DIRECTIONS – Work through the listing below and count the lines that hold "Реклама". Answer with the number alone.

DATA UNDER STUDY –
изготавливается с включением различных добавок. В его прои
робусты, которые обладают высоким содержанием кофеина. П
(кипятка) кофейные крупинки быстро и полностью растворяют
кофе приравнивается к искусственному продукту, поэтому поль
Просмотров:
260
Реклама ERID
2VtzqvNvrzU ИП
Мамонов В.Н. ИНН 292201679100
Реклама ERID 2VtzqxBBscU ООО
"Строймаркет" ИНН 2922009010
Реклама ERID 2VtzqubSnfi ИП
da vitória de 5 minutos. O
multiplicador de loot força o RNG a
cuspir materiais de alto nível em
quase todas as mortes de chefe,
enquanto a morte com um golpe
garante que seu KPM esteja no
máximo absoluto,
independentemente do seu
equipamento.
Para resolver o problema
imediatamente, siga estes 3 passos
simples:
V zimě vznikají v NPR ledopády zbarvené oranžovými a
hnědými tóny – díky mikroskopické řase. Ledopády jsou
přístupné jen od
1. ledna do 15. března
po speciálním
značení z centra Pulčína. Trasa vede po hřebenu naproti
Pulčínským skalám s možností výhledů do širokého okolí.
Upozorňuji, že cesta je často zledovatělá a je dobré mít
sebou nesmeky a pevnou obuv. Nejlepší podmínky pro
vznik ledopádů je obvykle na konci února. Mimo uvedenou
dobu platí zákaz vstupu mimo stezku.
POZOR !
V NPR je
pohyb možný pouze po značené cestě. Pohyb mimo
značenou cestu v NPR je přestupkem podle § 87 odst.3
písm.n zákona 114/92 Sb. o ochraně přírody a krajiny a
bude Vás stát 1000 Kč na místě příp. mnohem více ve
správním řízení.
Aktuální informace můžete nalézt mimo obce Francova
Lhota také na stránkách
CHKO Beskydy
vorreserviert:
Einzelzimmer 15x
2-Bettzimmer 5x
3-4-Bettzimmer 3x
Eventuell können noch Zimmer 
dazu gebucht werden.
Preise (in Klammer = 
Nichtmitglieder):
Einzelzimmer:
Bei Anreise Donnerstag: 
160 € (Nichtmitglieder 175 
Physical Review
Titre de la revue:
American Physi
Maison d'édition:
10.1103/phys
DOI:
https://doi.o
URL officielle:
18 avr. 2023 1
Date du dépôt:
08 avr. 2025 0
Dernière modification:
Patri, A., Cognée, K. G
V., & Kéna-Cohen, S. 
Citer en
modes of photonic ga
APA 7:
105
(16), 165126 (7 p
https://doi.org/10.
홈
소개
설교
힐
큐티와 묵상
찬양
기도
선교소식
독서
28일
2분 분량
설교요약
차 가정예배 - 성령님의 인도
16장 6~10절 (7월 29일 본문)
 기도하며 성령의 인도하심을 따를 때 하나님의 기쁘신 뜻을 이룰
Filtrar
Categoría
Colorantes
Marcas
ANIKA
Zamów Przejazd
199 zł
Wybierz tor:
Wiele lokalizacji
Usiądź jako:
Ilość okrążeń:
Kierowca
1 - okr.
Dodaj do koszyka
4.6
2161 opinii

RESULT OF THIS EXERCISE – 3